Pictures paired with source code:
------------------------------

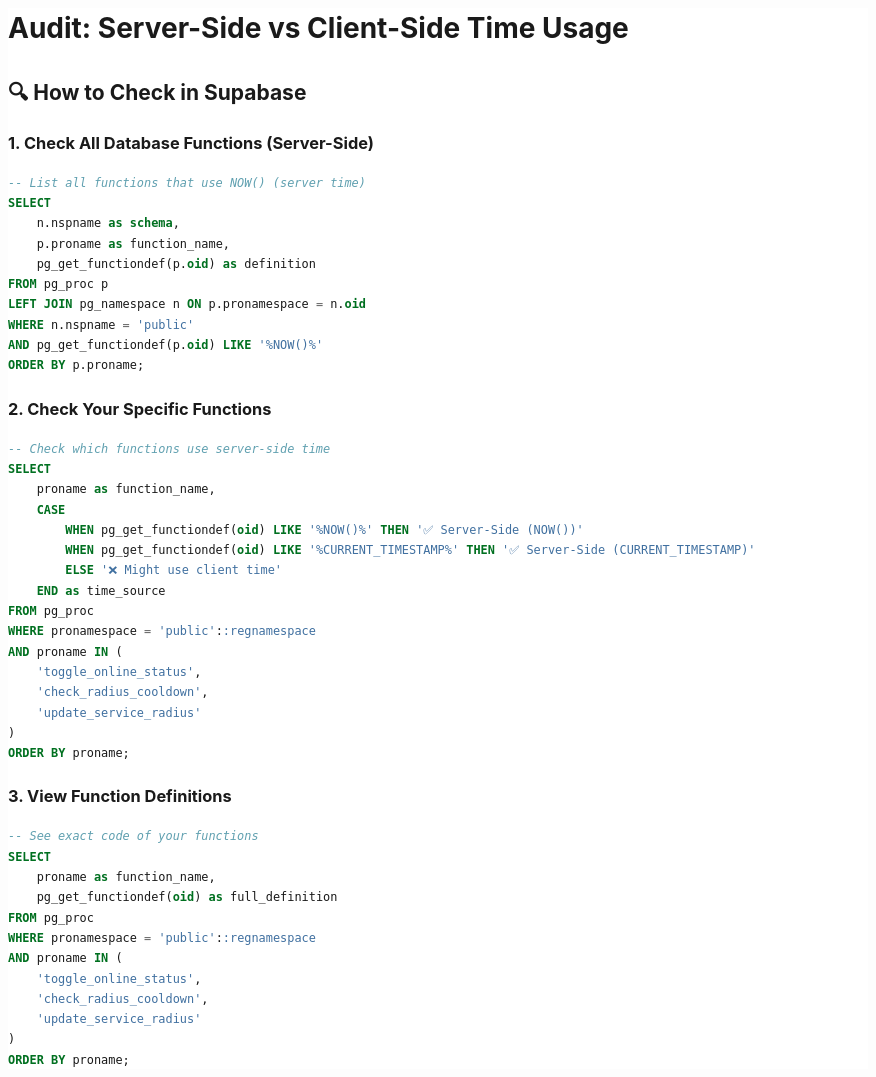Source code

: # Audit: Server-Side vs Client-Side Time Usage

## 🔍 How to Check in Supabase

### 1. Check All Database Functions (Server-Side)

```sql
-- List all functions that use NOW() (server time)
SELECT 
    n.nspname as schema,
    p.proname as function_name,
    pg_get_functiondef(p.oid) as definition
FROM pg_proc p
LEFT JOIN pg_namespace n ON p.pronamespace = n.oid
WHERE n.nspname = 'public'
AND pg_get_functiondef(p.oid) LIKE '%NOW()%'
ORDER BY p.proname;
```

### 2. Check Your Specific Functions

```sql
-- Check which functions use server-side time
SELECT 
    proname as function_name,
    CASE 
        WHEN pg_get_functiondef(oid) LIKE '%NOW()%' THEN '✅ Server-Side (NOW())'
        WHEN pg_get_functiondef(oid) LIKE '%CURRENT_TIMESTAMP%' THEN '✅ Server-Side (CURRENT_TIMESTAMP)'
        ELSE '❌ Might use client time'
    END as time_source
FROM pg_proc
WHERE pronamespace = 'public'::regnamespace
AND proname IN (
    'toggle_online_status',
    'check_radius_cooldown', 
    'update_service_radius'
)
ORDER BY proname;
```

### 3. View Function Definitions

```sql
-- See exact code of your functions
SELECT 
    proname as function_name,
    pg_get_functiondef(oid) as full_definition
FROM pg_proc
WHERE pronamespace = 'public'::regnamespace
AND proname IN (
    'toggle_online_status',
    'check_radius_cooldown',
    'update_service_radius'
)
ORDER BY proname;
```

------------------------------

Task statement
Transcribe each entry exactly; images stay out.

Exercise output
Source code

: # Audit: Server-Side vs Client-Side Time Usage

## 🔍 How to Check in Supabase

### 1. Check All Database Functions (Server-Side)

```sql
-- List all functions that use NOW() (server time)
SELECT 
    n.nspname as schema,
    p.proname as function_name,
    pg_get_functiondef(p.oid) as definition
FROM pg_proc p
LEFT JOIN pg_namespace n ON p.pronamespace = n.oid
WHERE n.nspname = 'public'
AND pg_get_functiondef(p.oid) LIKE '%NOW()%'
ORDER BY p.proname;
```

### 2. Check Your Specific Functions

```sql
-- Check which functions use server-side time
SELECT 
    proname as function_name,
    CASE 
        WHEN pg_get_functiondef(oid) LIKE '%NOW()%' THEN '✅ Server-Side (NOW())'
        WHEN pg_get_functiondef(oid) LIKE '%CURRENT_TIMESTAMP%' THEN '✅ Server-Side (CURRENT_TIMESTAMP)'
        ELSE '❌ Might use client time'
    END as time_source
FROM pg_proc
WHERE pronamespace = 'public'::regnamespace
AND proname IN (
    'toggle_online_status',
    'check_radius_cooldown', 
    'update_service_radius'
)
ORDER BY proname;
```

### 3. View Function Definitions

```sql
-- See exact code of your functions
SELECT 
    proname as function_name,
    pg_get_functiondef(oid) as full_definition
FROM pg_proc
WHERE pronamespace = 'public'::regnamespace
AND proname IN (
    'toggle_online_status',
    'check_radius_cooldown',
    'update_service_radius'
)
ORDER BY proname;
```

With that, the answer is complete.